RE: The Issue of Migration
June 22, 2025 at 7:56 am
(June 20, 2025 at 10:33 am)Leonardo17 Wrote: Even in my country (Turkey) there are now jobs that local ethnic groups are simply not willing to do. In the 2000’s or even in the first half of the 2010’s it was possible to get domestic aid at affordable prices. You would just ask your friend and/or neighbor and would know someone who knows someone who would come and work in your house some 7-8 hours and be happy to do so (at least in this neighborhood).
In my limited experience, employment has a lot to do with how immigration works out. Immigrants who come for employment and seriously keep their jobs aren't the ones causing problems. People who immigrate without a job waiting, or who are denied the opportunity to keep working, are more likely to end up as an issue.

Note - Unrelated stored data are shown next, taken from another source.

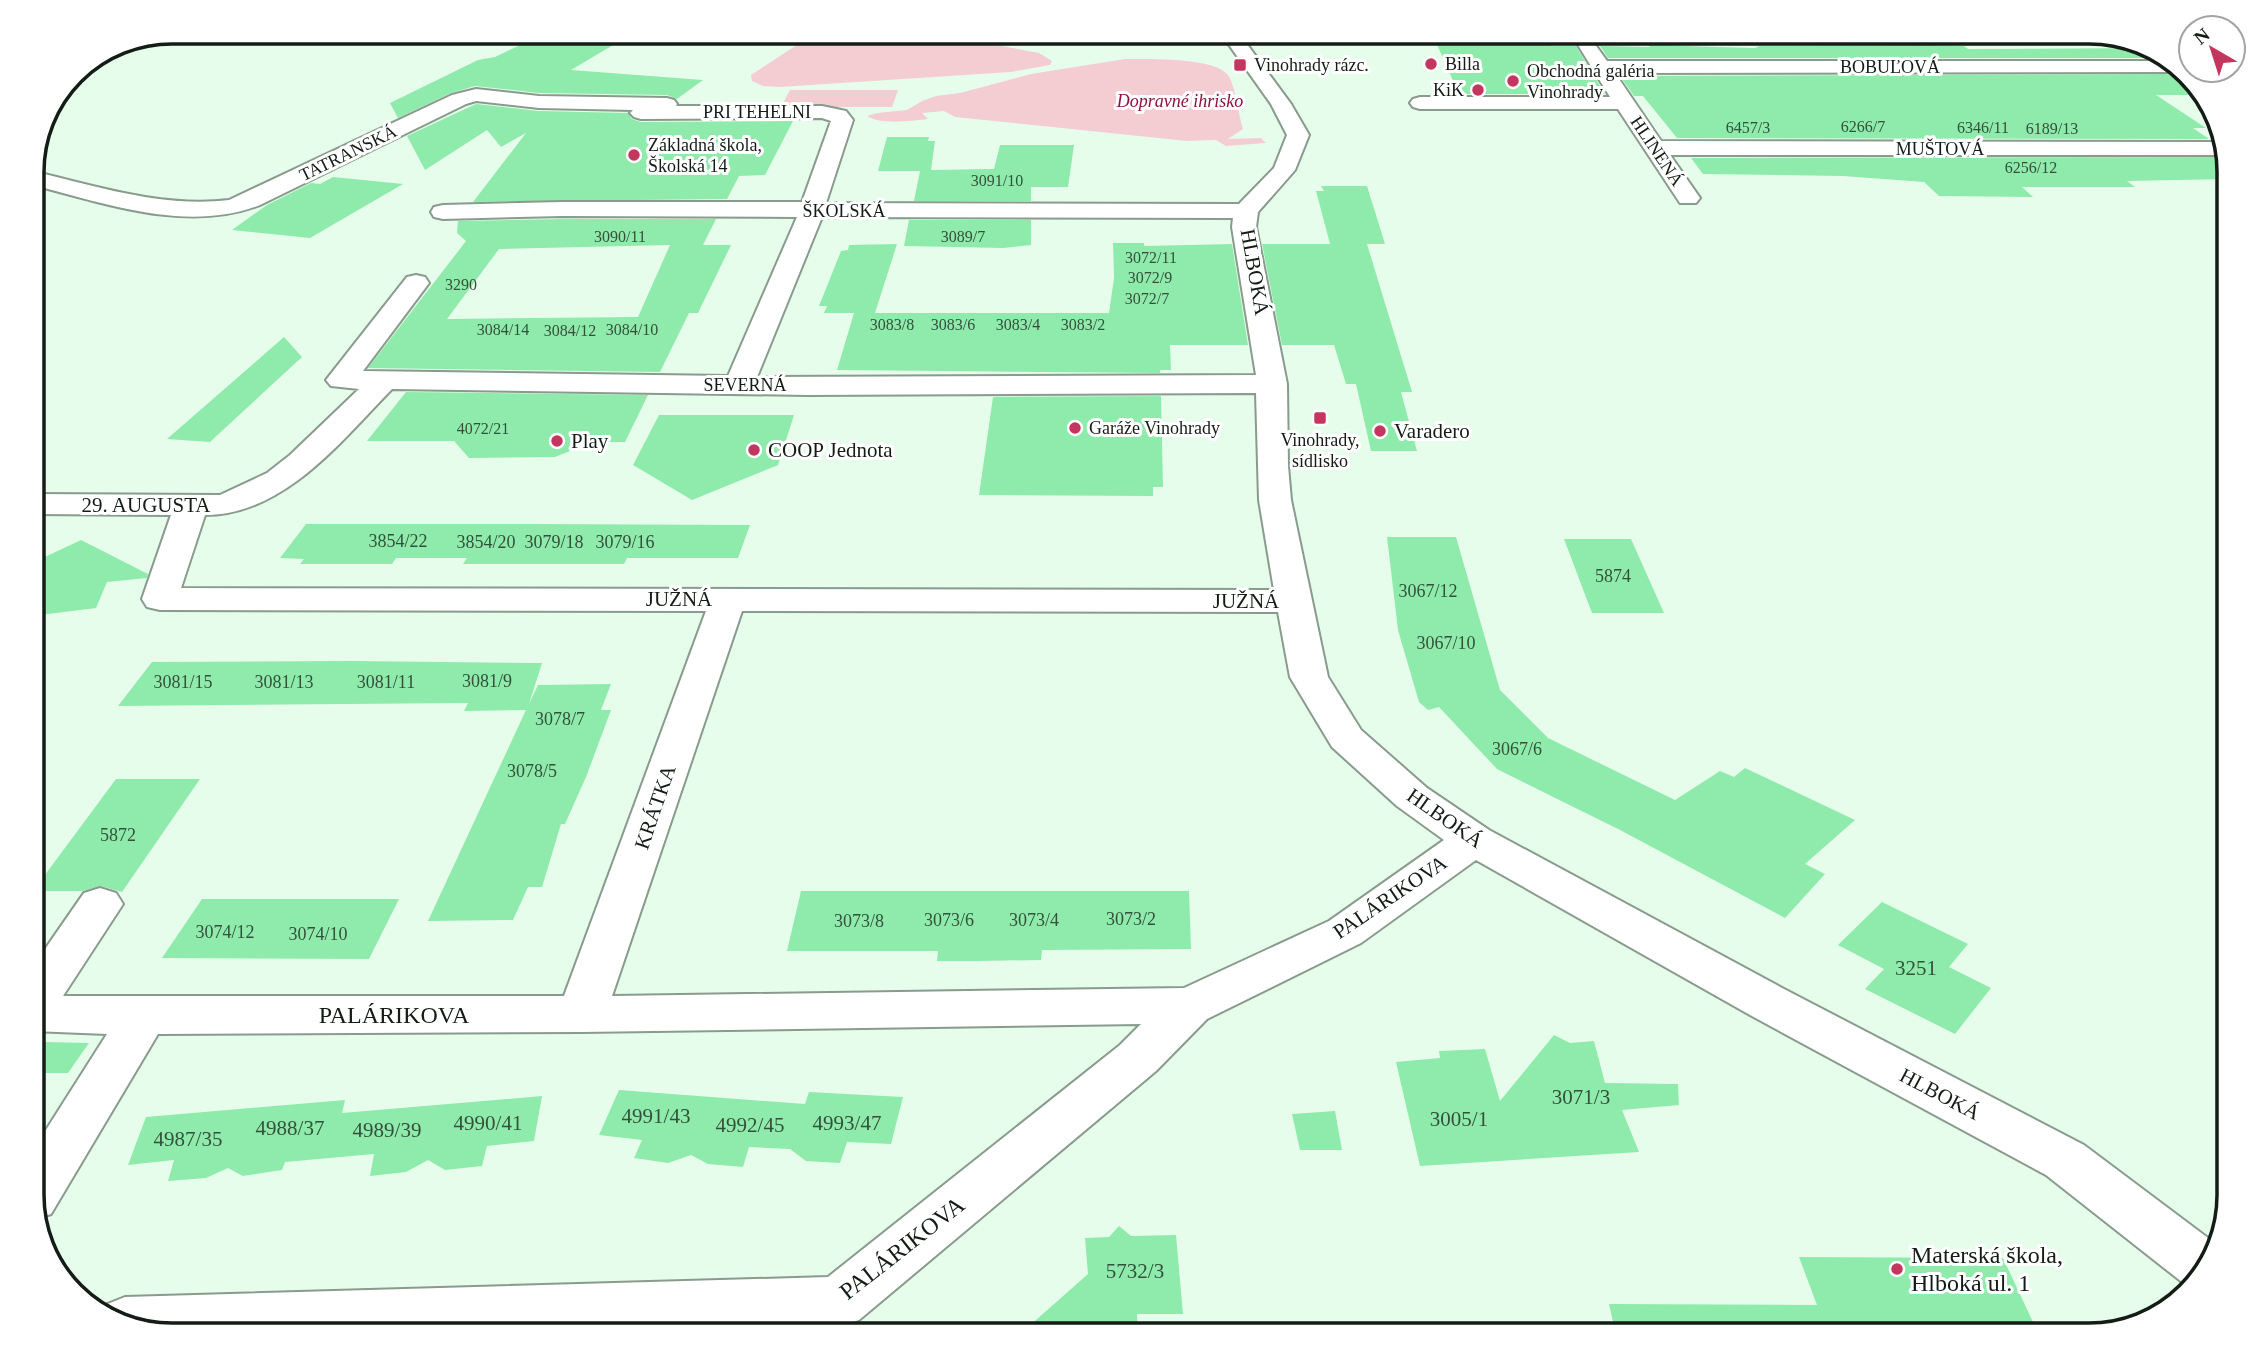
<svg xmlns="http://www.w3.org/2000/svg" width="2261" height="1367" viewBox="0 0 2261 1367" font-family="Georgia,serif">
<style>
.green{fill:#f4cdd2}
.building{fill:#8febab;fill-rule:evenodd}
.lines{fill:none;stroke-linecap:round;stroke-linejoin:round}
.minor-casing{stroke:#889b8c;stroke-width:4}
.minor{fill:#fff;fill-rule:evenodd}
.poi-dot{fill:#c5365f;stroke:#fff;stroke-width:2.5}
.labels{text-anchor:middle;stroke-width:6;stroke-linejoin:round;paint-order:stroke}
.far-number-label{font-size:16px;fill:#33503b}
.far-poi-label{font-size:18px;fill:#141c16;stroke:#fff;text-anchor:start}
.far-street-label{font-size:18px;fill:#141c16;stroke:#fff}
.far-park-label{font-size:18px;font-style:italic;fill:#8e143d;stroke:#fff}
.number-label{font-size:18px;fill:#33503b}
.street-label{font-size:21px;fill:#141c16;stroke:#fff}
.poi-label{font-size:21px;fill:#141c16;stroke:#fff;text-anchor:start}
.near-number-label{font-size:21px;fill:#33503b}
.near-street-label{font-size:24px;fill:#141c16;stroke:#fff}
.near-poi-label{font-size:24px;fill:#141c16;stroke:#fff;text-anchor:start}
.rim{fill:none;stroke:#141c16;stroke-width:3.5}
</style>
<rect width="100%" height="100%" fill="#e7fdec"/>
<!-- green -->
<path class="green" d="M844,32H927L1039,53L1052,61L1050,65L1011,72L780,87L763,86L752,81L751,75L803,41Z
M1125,59C1146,59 1215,57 1228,75C1235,84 1239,117 1243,129L1228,139L1261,138L1266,143L1226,146L1216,140L1187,141L955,117L944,111L922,113L928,119C911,121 881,125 867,116L877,113L907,110L922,101L936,96L960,93L1031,74Z
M790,90H898L892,107H781Z"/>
<!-- building -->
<path class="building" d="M547,32H635L571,70L703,80L677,99L667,95L539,93L475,86L451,93L398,118L390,103L478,60L495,57Z
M1435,40H1548L1551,46H1576L1605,94H1459Z
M1648,45L1755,48L1759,46L1929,45L1964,46L1968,49L2152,48L2160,50L2168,58H1608L1600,46L1650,47Z
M2183,74L2204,95H2156L2206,128H2193L2209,139L1677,138L1643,96H1634L1620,76Z
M476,104L539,111L628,113L632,119L641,122L793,121L765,175L739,176L727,199L473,202L526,133L501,147L487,130L425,170L407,136Z
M887,137H929L928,141H935L931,170L994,169L1000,145H1074L1068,187H1031V201H914L920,171H878Z
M2228,157L2229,179L2127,181L2135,187H2022L2033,197L1939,196L1924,182L1843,176L1703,174L1691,158Z
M333,177L403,184L310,238L232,230L267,205L311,183L320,184Z
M1321,186H1367L1385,244H1367L1412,392H1401L1417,451H1371L1356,384H1346L1334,345H1282L1262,244H1330L1316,191H1324Z
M562,219H716L703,245H731L698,313H689L660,372L368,368L466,241L457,233L458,221ZM670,245L638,317L447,319L499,249Z
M909,220H1031V245L1003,248L904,246Z
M1113,243H1144V246L1232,244L1248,345H1170L1171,370H1160V373L837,370L854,313H824L827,306H819L841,251L848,250L849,245L897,244L875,313H1109L1114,278Z
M284,337L302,357L210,442L167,439Z
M406,392L648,395L625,442H576L570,451L555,457L469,458L454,441H367Z
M1161,396L1163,487H1153V496L979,495L993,397Z
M659,415H794L778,465L692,500L633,465Z
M306,524H531L750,525L738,558H627L624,564H463L467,558H396L392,564H300L304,559L280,558Z
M1387,537H1456L1500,690L1548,738L1675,800L1720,771L1734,777L1745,768L1855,820L1805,864L1825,874L1785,918L1620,830L1497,769L1439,707L1428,710L1419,702L1398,630Z
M1564,539H1631L1664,613H1592Z
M81,540L148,574L147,578L107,582L96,608L32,616V563Z
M351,661L542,663L529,704L538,685L611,684L601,710H611L586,777L565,824H561L542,887H528L513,920L428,921L526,710L464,711L468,703L118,706L152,662Z
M116,779H200L122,892L101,886L82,891H33Z
M801,891H1189L1191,949L1042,950L1041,960L977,961H937L938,951H787Z
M202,899H399L369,959L162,958Z
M1882,902L1968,944L1949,967L1991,988L1955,1034L1865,989L1884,969L1838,945Z
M1554,1035L1570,1043L1594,1041L1605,1083L1678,1084L1679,1105L1622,1110L1639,1152L1420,1166L1396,1062L1440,1058L1439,1051L1485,1049L1500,1101Z
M45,1042L89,1043L68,1073H32V1061Z
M619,1090L805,1104L809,1092L903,1097L891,1144L847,1142L840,1163L806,1161L790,1149L749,1147L743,1167L708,1164L691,1155L668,1163L634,1158L642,1140L599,1135Z
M542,1096L534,1141L487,1146L482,1166L445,1170L428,1160L406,1172L370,1176L374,1154L285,1162L282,1170L243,1176L228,1168L206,1178L168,1181L174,1160L128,1165L146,1117L345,1100L342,1113Z
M1335,1111L1342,1150H1300L1292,1114Z
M1119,1226L1131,1236L1176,1235L1183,1314H1137L1138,1335H1019L1088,1274L1085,1238L1109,1237Z
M1799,1257L2003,1258L2039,1335H1616L1609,1304L1817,1305Z"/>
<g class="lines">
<!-- minor casing -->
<g class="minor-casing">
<path id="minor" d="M1220,32H1238L1291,104L1309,135L1295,170L1258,212L1256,227L1287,384L1288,466L1291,500L1328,677L1361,730L1427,788L1489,830L1784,989L2084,1145L2216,1244L2211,1266L2187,1286L2046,1175L1750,1015L1476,860L1361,943L1207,1019L1156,1071L859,1320L839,1327L559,1335L172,1336L101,1317L105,1305L125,1297L828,1277L1120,1045L1141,1024L582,1032L158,1034L51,1214L36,1219L32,1204V1152L107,1034L32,1031V968L84,893L100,888L116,893L123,904L63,996H564L706,611L160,610L147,607L142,599L171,515L32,514V494L220,495L267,473L290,455L359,389L331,386L326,380L407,277L416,275L425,277L429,283L363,371L728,376L797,217L562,216L443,219L434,217L431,212L434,207L443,205L562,202H802L831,121L822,118L641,119L634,117L630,113L633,110L539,108L476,101L466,104L260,205C191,232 113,206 44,188L32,185V171C96,186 162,208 229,200L452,95L476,89L539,96L667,98L674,100L677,104L676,106H822L846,111L853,120L826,203L1239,204L1274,168L1287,135L1271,104ZM822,217L1233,218L1232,227L1256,375L757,377ZM392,389L807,395L1256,393L1259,500L1274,590L181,588L205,515C284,515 341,441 392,389ZM742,611L1278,612L1290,677L1332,747L1397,806L1444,840L1329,921L1184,988L612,996Z
M1570,32H1586L1607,61H2170L2181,72L1615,73L1661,141L2223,142L2227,155H1670L1700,198L1696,203H1680L1618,109H1420L1413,107L1410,103L1413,99L1420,97H1610Z"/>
</g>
<!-- minor -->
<use href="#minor" class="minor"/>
</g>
<!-- markers -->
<g class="poi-dot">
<circle cx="1431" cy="64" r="7"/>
<rect x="1233" y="58" width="14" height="14" rx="3.5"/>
<circle cx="1513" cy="81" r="7"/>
<circle cx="1478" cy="90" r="7"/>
<circle cx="634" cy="155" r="7"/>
<rect x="1313" y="411" width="14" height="14" rx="3.5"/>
<circle cx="1075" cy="428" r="7"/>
<circle cx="1380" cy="431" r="7"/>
<circle cx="557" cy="441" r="7"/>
<circle cx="754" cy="450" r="7"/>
<circle cx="1897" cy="1269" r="7"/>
</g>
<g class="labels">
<!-- far-number labels -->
<g class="far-number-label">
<text x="1863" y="132">6266/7</text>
<text x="1748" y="133">6457/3</text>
<text x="1983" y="133">6346/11</text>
<text x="2052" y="134">6189/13</text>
<text x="2031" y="173">6256/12</text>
<text x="997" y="186">3091/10</text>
<text x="620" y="242">3090/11</text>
<text x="963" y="242">3089/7</text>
<text x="1151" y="263">3072/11</text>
<text x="1150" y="283">3072/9</text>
<text x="461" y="290">3290</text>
<text x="1147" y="304">3072/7</text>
<text x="892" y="330">3083/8</text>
<text x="953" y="330">3083/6</text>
<text x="1018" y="330">3083/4</text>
<text x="1083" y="330">3083/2</text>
<text x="503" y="335">3084/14</text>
<text x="632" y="335">3084/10</text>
<text x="570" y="336">3084/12</text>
<text x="483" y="434">4072/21</text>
</g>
<!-- far-poi labels -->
<g class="far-poi-label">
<text x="1445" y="70">Billa</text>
<text x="1254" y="71">Vinohrady rázc.</text>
<text x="1527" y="77">Obchodná galéria<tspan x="1527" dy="21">Vinohrady</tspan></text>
<text x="1464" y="96" text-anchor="end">KiK</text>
<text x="648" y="151">Základná škola,<tspan x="648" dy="21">Školská 14</tspan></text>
<text x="1089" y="434">Garáže Vinohrady</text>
<text x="1320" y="446" text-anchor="middle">Vinohrady,<tspan x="1320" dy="21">sídlisko</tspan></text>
</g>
<!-- far-street labels -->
<g class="far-street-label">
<text x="1890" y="73">BOBUĽOVÁ</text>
<text x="757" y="118">PRI TEHELNI</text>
<text x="1940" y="155">MUŠTOVÁ</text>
<text transform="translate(1657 151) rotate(56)" y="6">HLINENÁ</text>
<text transform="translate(348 153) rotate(-26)" y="6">TATRANSKÁ</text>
<text x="844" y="217">ŠKOLSKÁ</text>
<text x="745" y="391">SEVERNÁ</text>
</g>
<!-- far-park labels -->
<g class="far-park-label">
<text x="1180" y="107">Dopravné ihrisko</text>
</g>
<!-- number labels -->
<g class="number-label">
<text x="398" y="547">3854/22</text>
<text x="486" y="548">3854/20</text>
<text x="554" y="548">3079/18</text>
<text x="625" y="548">3079/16</text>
<text x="1613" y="582">5874</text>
<text x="1428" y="597">3067/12</text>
<text x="1446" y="649">3067/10</text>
<text x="487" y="687">3081/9</text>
<text x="183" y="688">3081/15</text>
<text x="284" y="688">3081/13</text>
<text x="386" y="688">3081/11</text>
<text x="560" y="725">3078/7</text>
<text x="1517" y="755">3067/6</text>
<text x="532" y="777">3078/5</text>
<text x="118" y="841">5872</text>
<text x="1131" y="925">3073/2</text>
<text x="949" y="926">3073/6</text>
<text x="1034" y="926">3073/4</text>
<text x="859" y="927">3073/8</text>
<text x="225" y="938">3074/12</text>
<text x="318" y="940">3074/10</text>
</g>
<!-- street labels -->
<g class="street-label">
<text transform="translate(1255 272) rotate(80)" y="7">HLBOKÁ</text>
<text x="146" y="512">29. AUGUSTA</text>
<text x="679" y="606">JUŽNÁ</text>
<text x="1246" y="608">JUŽNÁ</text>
<text transform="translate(655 807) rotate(-71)" y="7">KRÁTKA</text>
<text transform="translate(1445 818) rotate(35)" y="7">HLBOKÁ</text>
<text transform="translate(1390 897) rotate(-34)" y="7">PALÁRIKOVA</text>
<text transform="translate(1940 1094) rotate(28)" y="7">HLBOKÁ</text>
</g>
<!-- poi labels -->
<g class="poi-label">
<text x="1394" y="438">Varadero</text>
<text x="571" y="448">Play</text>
<text x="768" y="457">COOP Jednota</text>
</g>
<!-- near-number labels -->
<g class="near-number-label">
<text x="1916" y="975">3251</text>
<text x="1581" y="1104">3071/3</text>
<text x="656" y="1123">4991/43</text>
<text x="1459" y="1126">3005/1</text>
<text x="488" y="1130">4990/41</text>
<text x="847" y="1130">4993/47</text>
<text x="750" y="1132">4992/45</text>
<text x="290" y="1135">4988/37</text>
<text x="387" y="1137">4989/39</text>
<text x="188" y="1146">4987/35</text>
<text x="1135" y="1278">5732/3</text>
</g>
<!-- near-street labels -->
<g class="near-street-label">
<text x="394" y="1023">PALÁRIKOVA</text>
<text transform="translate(902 1248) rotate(-38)" y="8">PALÁRIKOVA</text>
</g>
<!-- near-poi labels -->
<g class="near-poi-label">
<text x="1911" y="1263">Materská škola,<tspan x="1911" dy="28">Hlboká ul. 1</tspan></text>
</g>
</g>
<!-- crop -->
<path d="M0 0H2261V1367H0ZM172 44H2089A128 128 0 0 1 2217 172V1195A128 128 0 0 1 2089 1323H172A128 128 0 0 1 44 1195V172A128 128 0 0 1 172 44Z" fill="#fff" fill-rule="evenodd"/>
<path class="rim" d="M172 44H2089A128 128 0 0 1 2217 172V1195A128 128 0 0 1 2089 1323H172A128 128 0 0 1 44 1195V172A128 128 0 0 1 172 44Z"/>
<!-- north arrow -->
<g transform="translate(2212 49) rotate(321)"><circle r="33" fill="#ffffff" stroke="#a1a4a2" stroke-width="2"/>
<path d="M0-5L12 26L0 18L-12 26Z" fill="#c5365f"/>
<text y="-10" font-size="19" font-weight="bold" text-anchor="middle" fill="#141c16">N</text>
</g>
</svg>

I visited Dodge City, Kansas, several times, because I knew a guy who lived there. The main employers in Dodge City are still slaughterhouses, which employ a lot of people at exactly the kind of job that white locals would rather not do. Bloody, dangerous, unpleasant work. This means that a large percentage of the population is new to the country -- mostly from Mexico and Vietnam. But after the dad establishes himself and does the unpleasant work, the second generation tends to do well. If the problems associated with immigrants (like gang activity) are particularly bad there I never heard about it.
This is in contrast to my old hometown in Kansas, which has no major employer like this. It attracts very few immigrants. This means it is still nearly all white, and has no issues with immigrants, but is slowly dying. The downtown is mostly empty, and everything looks much more shabby than when I was a kid. People drive to Wichita for shopping or movies or anything.
So Dodge is better off economically and is more fun to hang out in, and it's thanks to the immigration.
(There was a funny case where the big popular steak house went out of business for a while, but a guy from Vietnam had saved up enough from the slaughterhouse to buy it and put it back in business. When he redecorated he wanted to play up the cowboy associations, so he ordered what he thought were big sheriff's badges and put them up on the outside. This caused some confusion, as they were actually large Stars of David.)
Here in Japan immigration is an ongoing debate. The aging population means that the country needs more workers if it wants to maintain its current economy, but there is resistance. People will say things that come across as racist, though it is less about hating brown people and more about a fear of losing community harmony. As you know, keeping "wa" among neighbors is extremely important here, and there is a lot of concern that new people won't know the rules, which are often unwritten or unofficial, but are nevertheless taken extremely seriously.
I can't oppose it when people move to Japan to have a better life, because that's what I did. Of course I had an advantage, being a white American and therefore more acceptable and employable. But I have experienced discrimination -- minor compared to many others, but when it happens to you it's VERY angry-making. When you can't rent a house and the owner says "we feel you'd be more comfortable with people of your own kind," it's no fun. But it's an education for someone as privileged as I am, since darker-skinned people face that kind of thing every day.